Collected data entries
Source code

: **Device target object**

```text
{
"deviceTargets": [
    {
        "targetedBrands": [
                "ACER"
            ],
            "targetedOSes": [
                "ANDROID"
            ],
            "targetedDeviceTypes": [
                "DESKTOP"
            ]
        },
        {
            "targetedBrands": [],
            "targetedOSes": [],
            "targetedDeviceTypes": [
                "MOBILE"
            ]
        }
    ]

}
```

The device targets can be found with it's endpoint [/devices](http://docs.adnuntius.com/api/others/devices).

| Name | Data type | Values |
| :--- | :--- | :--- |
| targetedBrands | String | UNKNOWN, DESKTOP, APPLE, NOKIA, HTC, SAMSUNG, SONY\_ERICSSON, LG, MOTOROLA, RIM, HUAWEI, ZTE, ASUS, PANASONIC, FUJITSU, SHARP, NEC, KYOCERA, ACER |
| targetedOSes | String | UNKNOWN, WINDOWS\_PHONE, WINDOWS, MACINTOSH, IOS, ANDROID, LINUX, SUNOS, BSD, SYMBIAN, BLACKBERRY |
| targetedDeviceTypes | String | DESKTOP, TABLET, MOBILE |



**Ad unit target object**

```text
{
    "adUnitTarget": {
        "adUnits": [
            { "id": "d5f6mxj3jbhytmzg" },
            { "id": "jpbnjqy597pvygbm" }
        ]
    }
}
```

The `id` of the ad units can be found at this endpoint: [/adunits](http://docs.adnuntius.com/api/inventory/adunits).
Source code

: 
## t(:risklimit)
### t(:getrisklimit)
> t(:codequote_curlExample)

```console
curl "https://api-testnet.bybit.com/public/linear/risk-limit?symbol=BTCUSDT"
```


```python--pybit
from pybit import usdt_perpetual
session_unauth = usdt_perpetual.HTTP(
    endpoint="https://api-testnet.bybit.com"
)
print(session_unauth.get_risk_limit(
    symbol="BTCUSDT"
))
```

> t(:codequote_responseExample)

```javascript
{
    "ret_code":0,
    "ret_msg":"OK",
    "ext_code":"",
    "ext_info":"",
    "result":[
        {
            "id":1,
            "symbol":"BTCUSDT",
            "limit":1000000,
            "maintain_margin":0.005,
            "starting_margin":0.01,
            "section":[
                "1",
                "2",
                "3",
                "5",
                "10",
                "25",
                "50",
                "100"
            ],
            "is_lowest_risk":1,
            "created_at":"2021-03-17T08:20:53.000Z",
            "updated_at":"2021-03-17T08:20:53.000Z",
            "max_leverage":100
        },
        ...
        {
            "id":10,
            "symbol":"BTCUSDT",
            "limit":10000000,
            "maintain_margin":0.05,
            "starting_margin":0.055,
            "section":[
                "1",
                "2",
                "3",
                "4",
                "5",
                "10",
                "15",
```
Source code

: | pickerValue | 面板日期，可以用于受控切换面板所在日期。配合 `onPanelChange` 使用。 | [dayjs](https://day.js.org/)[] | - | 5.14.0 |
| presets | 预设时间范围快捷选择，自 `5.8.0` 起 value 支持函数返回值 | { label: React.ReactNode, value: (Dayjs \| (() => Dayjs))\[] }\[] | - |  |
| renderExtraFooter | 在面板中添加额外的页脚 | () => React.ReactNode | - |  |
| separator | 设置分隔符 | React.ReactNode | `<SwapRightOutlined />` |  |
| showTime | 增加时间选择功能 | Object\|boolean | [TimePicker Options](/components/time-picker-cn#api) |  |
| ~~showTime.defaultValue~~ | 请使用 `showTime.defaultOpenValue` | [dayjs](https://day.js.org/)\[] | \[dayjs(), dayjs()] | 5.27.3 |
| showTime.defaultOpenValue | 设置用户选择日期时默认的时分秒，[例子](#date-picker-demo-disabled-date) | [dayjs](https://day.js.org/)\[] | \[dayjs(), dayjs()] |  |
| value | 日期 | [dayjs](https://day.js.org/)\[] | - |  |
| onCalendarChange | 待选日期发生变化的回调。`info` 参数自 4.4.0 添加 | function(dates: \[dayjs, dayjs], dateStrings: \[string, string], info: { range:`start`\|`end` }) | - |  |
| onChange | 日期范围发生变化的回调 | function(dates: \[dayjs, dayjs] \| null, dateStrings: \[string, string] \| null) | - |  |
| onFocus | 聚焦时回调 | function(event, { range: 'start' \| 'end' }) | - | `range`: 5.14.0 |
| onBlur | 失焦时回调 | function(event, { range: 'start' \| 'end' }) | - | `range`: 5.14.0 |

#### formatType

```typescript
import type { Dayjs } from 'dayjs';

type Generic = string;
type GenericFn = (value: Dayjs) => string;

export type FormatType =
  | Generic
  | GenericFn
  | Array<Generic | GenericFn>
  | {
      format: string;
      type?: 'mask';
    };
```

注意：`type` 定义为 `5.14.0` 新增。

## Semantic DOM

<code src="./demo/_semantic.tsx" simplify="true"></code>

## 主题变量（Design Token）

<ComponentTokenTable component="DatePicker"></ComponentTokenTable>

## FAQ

## TASK PROMPT
When the line with "The device targets" is reached in the data above, start copying there, and copy each line exactly until the line with "KYOCERA, ACER |" has been copied; copy nothing else.

## EXPECTED OUTPUT
The device targets can be found with it's endpoint [/devices](http://docs.adnuntius.com/api/others/devices).

| Name | Data type | Values |
| :--- | :--- | :--- |
| targetedBrands | String | UNKNOWN, DESKTOP, APPLE, NOKIA, HTC, SAMSUNG, SONY\_ERICSSON, LG, MOTOROLA, RIM, HUAWEI, ZTE, ASUS, PANASONIC, FUJITSU, SHARP, NEC, KYOCERA, ACER |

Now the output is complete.